Se acaso você não possa me carregar pela mão, menina branca de neve, me leve no coração.
Se no coração não possa por acaso me levar,moça de sonho e de neve, me leve no seu lembrar.
E se aí também não possa por tanta coisa que leve já viva em seu pensamento, menina branca de neve, me leve no esquecimento.


Traduzir-se

Uma parte de mim é todo mundo: outra parte é ninguém:fundo sem fundo.
uma parte de mim é multidão: outra parte estranheza e solidão.
Uma parte de mim pesa, pondera: outra parte delira.
Uma parte de mim é permanente:outra parte se sabe de repente.
Uma parte de mim é só vertigem: outra parte,linguagem.
Traduzir-se uma parte na outra parte - que é uma questão de vida ou morte - será arte?
... porque nada do que foi feito satisfaz a vida , nada enche a vida. A vida é viver.


"Dois e Dois são Quatro"Como dois e dois são quatro Sei que a vida vale a pena
Embora o pão seja caro
E a liberdade pequena
Como teus olhos são claros
E a tua pele, morena
como é azul o oceano
E a lagoa, serena
Como um tempo de alegria
Por trás do terror me acena
E a noite carrega o dia
No seu colo de açucena
- sei que dois e dois são quatro sei que a vida vale a pena mesmo que o pão seja caro e a liberdade pequena.

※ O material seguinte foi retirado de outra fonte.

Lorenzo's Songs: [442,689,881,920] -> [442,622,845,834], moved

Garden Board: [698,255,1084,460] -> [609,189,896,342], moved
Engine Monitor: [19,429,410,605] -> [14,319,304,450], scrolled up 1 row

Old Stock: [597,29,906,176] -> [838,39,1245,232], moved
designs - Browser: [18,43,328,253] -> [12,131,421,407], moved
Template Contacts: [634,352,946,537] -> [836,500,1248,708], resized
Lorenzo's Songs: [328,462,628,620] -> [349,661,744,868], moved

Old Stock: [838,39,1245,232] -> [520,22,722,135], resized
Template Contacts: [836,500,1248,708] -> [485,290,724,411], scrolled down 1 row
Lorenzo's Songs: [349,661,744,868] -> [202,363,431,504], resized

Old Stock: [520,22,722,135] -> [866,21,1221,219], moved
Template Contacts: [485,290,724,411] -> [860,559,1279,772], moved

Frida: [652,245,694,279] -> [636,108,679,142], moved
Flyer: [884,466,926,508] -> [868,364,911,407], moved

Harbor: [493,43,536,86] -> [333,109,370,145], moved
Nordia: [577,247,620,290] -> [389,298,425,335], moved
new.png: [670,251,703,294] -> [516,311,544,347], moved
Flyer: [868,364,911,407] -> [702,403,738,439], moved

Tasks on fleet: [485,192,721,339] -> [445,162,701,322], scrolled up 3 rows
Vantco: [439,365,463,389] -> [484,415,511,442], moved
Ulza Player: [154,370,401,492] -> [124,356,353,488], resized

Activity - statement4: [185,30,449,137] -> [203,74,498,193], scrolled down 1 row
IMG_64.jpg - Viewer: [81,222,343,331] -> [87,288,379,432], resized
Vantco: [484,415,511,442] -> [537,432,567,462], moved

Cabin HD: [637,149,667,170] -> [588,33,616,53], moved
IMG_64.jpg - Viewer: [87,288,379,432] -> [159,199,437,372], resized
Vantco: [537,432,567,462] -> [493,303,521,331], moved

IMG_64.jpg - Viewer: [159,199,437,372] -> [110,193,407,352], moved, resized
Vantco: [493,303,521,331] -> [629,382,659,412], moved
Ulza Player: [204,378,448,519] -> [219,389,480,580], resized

A Arte existe, PORQUE a vida não Basta!Não há vagas
O preço do feijão
não cabe no poema. O preço do arroz não cabe no poema.
Não cabem no poema o gás, a luz, o telefone, a sonegação do leite, da carne, do açúcar, do pão
O funcionário público não cabe no poema com seu salário de fome sua vida fechada em arquivos.
Como não cabe no poema o operário que esmerila seu dia de aço e carvão nas oficinas escuras
- porque o poema, senhores,está fechado: "não há vagas"
Só cabe no poema o homem sem estômago a mulher de nuvens a fruta sem preço
O poema, senhores,não fede nem cheira

No corpo

De que vale tentar reconstruir com palavras
O que o verão levou
Entre nuvens e risos
Junto com o jornal velho pelos ares
O sonho na boca, o incêndio na cama, o apelo da noite
Agora são apenas esta contração (este clarão) do maxilar dentro do rosto.

A poesia é o presente.
Madrugada
Do fundo de meu quarto, do fundo de meu corpo
clandestino
ouço (não vejo) ouço crescer no osso e no músculo da noite
a noite
a noite ocidental obscenamente acesa sobre meu país dividido em classes Subversiva

A poesia
Quando chega
Não respeita nada.
Nem pai nem mãe.
Quando ela chega
De qualquer de seus abismos
Desconhece o Estado e a Sociedade Civil
Infringe o Código de Águas
Relincha
Como puta Nova
Em frente ao Palácio da Alvorada.
E só depois
Reconsidera: beija
Nos olhos os que ganham mal
Embala no colo
Os que têm sede de felicidade
E de justiça.
E promete incendiar o país.



Nascido em São Luis do Maranhão, em 1930, Ferreira Gullar, procurou apontar em sua obra a problemática da vida política e social do homem brasileiro.
De uma forma precisa e profundamente poética traçou rumos e participou ativamente das mudanças políticas e sociais brasileiras, o que lhe levou à prisão juntamente com Paulo Francis, Caetano Veloso e Gilberto Gil em 1968 e posteriormente ao exílio em 1971.
Poeta, crítico, teatrólogo e intelectual, Ferreira Gullar entra para a história da literatura como um dos maiores expoentes e influenciadores de toda uma geração de artistas dos mais diversos segmentos das artes brasileiras.